Ficha da PIDE de Vasco Granja
Vasco Granja (1925-2009) faz parte da minha memória mais querida, de tantas horas passadas em frente ao pequeno grande ecrã, em liberdade. Tenho uma dívida política e cultural imensa. Temos. Era um tempo em que os nossos pais, felizmente para eles e para nós, não tinham “escolha”, algo muito sobrestimado hoje em dia, mas em que havia mais diversidade.
Era um tempo em que o serviço público de televisão podia ser visto como um prolongamento da melhor ideia de escola pública: educar o gosto, formar, interpelar e, claro, divertir. E a escola era para todas as idades, naturalmente.
Este tempo não foi totalmente derrotado, ainda faz parte de uma parte tão liberalmente apoucada do nosso presente, bem sei.

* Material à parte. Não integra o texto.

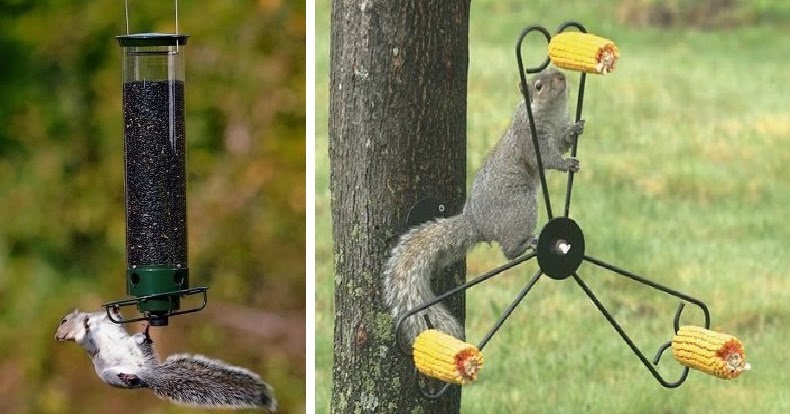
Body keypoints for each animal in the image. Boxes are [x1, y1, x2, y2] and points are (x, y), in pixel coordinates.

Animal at [55, 308, 277, 412]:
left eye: (64, 320)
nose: (58, 337)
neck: (92, 325)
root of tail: (148, 374)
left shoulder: (103, 319)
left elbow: (114, 319)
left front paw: (114, 310)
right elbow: (88, 341)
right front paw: (84, 330)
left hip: (136, 348)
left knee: (141, 343)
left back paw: (144, 336)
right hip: (110, 375)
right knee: (129, 379)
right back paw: (129, 378)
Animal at [383, 67, 584, 345]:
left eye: (555, 71)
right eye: (538, 86)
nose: (561, 78)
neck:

Mas se tivesse deixado sempre o meu filho sozinho à frente do ecrã, com tanta “escolha” em torno do mesmo no cabo, ele teria acesso a muito menos diversidade e sobretudo a deseducação.
A desigualdade aumentou, portanto.
Atentai no facto bruto, que só pode ser superado pela ação coletiva: quando as crianças dependem mais das “escolhas” dos pais retrocedemos civilizacionalmente. A direita egoísta não quer outra coisa.
Lembro-me das explosões “fáceis” de cor e de desenhos “difíceis”, com um ponto e um traço ao lado, que se mexiam ocasionalmente. Lembro-me do que vinha dos EUA, mas também da animação que vinha do socialismo onde fazia frio frio (União Soviética) e do socialismo onde fazia calor (Cuba).
Lembro-me da voz e do olhar de Vasco Granja, um amigo e camarada que nunca conheci pessoalmente. E não, não é no sentido partidário, caro a este militante do PCP desde os anos 1950, mas no sentido talvez mais profundo, partindo da definição dada por Jodi Dean: “alguém com quem contas”.
A luta pelo florescimento humano, pelo acesso aos bens culturais, nunca termina. É uma luta contra o mercado sem fim, contra as preferências dadas, como defendeu Russell Keat num livro raro, que podem encontrar em acesso livre por aí. Sim, é uma luta contra a “ciência” mais esquálida, a que ofusca que as “preferências” são sempre formadas ou deformadas pelos aparelhos sempre ideológicos; e preferências não são valores.
É sabido que a luta por bens culturais, acessíveis a todos, fez parte da vida de Vasco Granja. E luta melhor não houve, há ou haverá.
3 comentários:
Mais escolha e menos diversidade, muito acertado.
E eu que preferia o Tex Avery, recordo agora aqueles rabiscos a tomarem forma e vida.
E a enorme divulgação que ele fez da banda desenhada particularmente na revista "Tintin". E como era importador de bd possibilitava-nos adquirir muitas obras que não se encontravam em Portugal. Comigo foram centenas...
Que bela homenagem. Também me recordo bem das horas a ver a animação que ele apresentava e, um dia, na Faculdade de ciências, tive o prazer e a honra de o conhecer e ouvir.